By the turn of the century, the age of low pressure sodium was seen as coming to an end. Research in white light technologies, especially metal halide and a renewed interest in compact fluorescent coupled with the advantages of using white light at low lighting levels, saw the end of the low pressure sodium lamp’s dominance. Its use was discouraged in the specifications, lantern manufacturers started to wind down their production and bulb manufacturers followed suit.

By the end of the first decade of the 2000s, low pressure sodium was in stark decline, and less and less of the UK’s streets were being lit by its characteristic orange glow.

Name: ELECO HW 745
Date: Late 1950s - Early 1960s
Dimensions: Length: TBA, Width: TBA, Height: TBA
Light Distibution: Semi Cut-Off (BS 1788:1951)
Lamp: 140W SO/H (90W SOX)

The top of the canopy acted as the secondary optical system, being stove enamelled white to reflect further flux.

facing profile This lantern was originally sited along Cambridge Road, Milton. It was probably installed in the late 1950s or early 1960s; and survived until the Cambridgeshire-Northamptonshire PFI swept it away. I rescued it for the collection.

front profile It still had its original bowl and refractor plates. Given that these had not gone milky with age - a sign of UV exposed Perspex - then I believe this lantern was fitted with the more expensive acrylic bowl and refractors. (All of the lanterns along this stretch of road were in equally good condition but I was only able to save one).

trailing profile The only problem with the bowl was an ancient crack along the end - this can be seen in this photo. The vertical spreading effect of the refractor can also be seen - this would've fashioned the flux from the lamp into a main beam to cast down the road.

canopy It was a very clean and tidy lantern and only required a wash. The stainless steel hinges and catches had performed especially well and even retained their shine.

logo The maker's logo was cast into the lantern’s canopy – which was standard for most ELECO lanterns. The model number was also cast into the underside of the canopy: in this case is was the model number which was HW 745 1A SIDE (the "SIDE" signifying "Side Entry").

pedestrian view The extruded spigot can be clearly seen in this view. This gave the lantern a slightly "dropped" appearence when it was mounted on a bracket and viewed from the street.

vertical The bowl was held in position by a bowl ring which can be seen here. The bottom of the bowl itself was flat; a later version of the lantern had an inverted "V" cast into the base of the bowl to further distribute and diffuse the flux emitted directly below the lantern.

open bowl The interior of the lantern was rather fussy and complex with bosses and flattened extrusions. This suggested the canopy was made for a lantern which did accomodate gear but it was modified as the design evolved.

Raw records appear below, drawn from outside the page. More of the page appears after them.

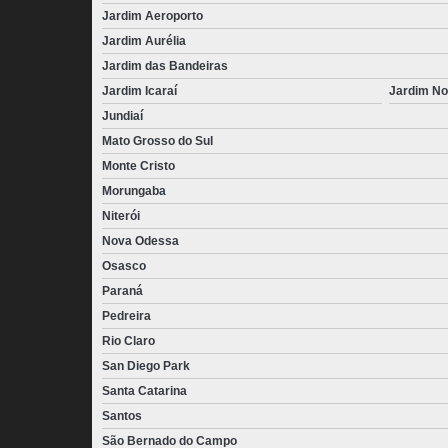
Jardim Aeroporto
Jardim Aurélia
Jardim das Bandeiras
Jardim Icaraí
Jardim No
Jundiaí
Mato Grosso do Sul
Monte Cristo
Morungaba
Niterói
Nova Odessa
Osasco
Paraná
Pedreira
Rio Claro
San Diego Park
Santa Catarina
Santos
São Bernado do Campo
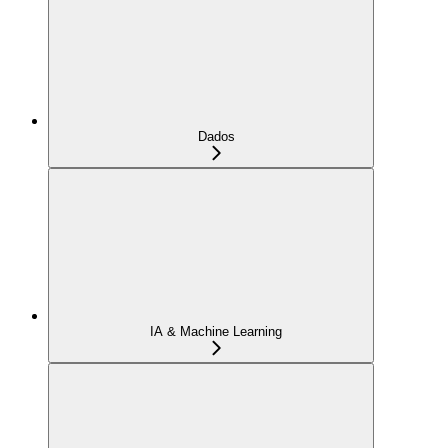
Dados
IA & Machine Learning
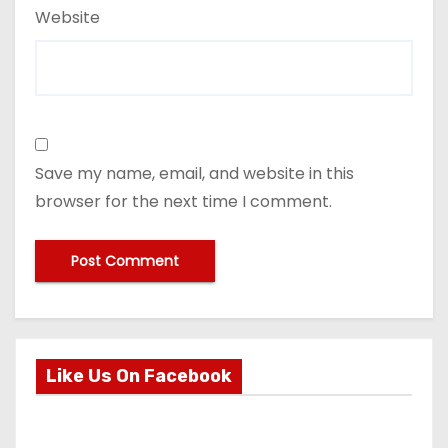
Website
Save my name, email, and website in this
browser for the next time I comment.
Like Us On Facebook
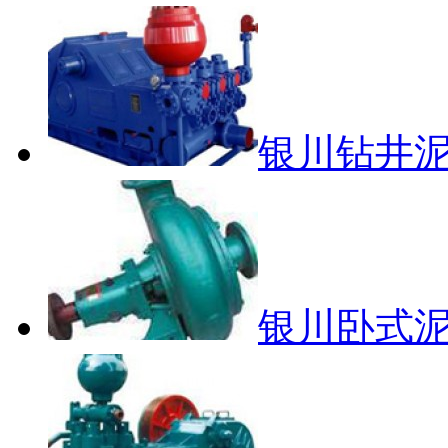
银川钻井
银川卧式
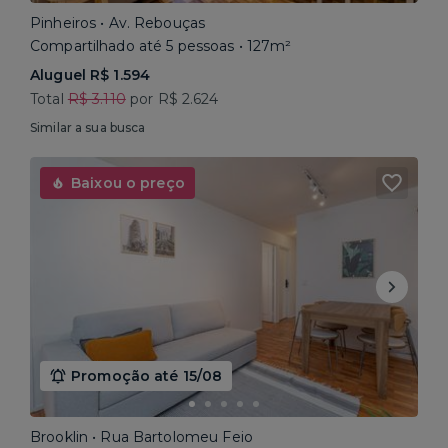
Pinheiros • Av. Rebouças
Compartilhado até 5 pessoas • 127m²
Aluguel R$ 1.594
Total
R$ 3.110
por R$ 2.624
Similar a sua busca
Baixou o preço
Promoção até 15/08
Brooklin • Rua Bartolomeu Feio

The lantern included a cable clamp, earthing screw, porcelain terminal block, lampholder assembly and lamp steady. The lamp steady was angled so, when turned 180°, could engage with a smaller length lamp. The extruded threaded hole for the lamp steady was marked "POS1"; the two flattened circular areas next to it were labeled "POS2" and "POS3" - this allowed for difficult lamp lenghts until someone came up with the idea of the angled lamp steady. The four corners of the underside of the canopy had extruded screw holes to allow a reflecting plate to be installed, and which formed a secondary optical system. This wasn't fitted in this example.

This example was probably installed in the 1960s and remained standing and unaltered (with the exception of a photocell) until 2016 when it was removed as part of the Cambridgeshire-Northamptonshire PFI. It was then rescued and added to the collection. The only blemish was a slight crack in the bowl - not bad for over 60 years of service.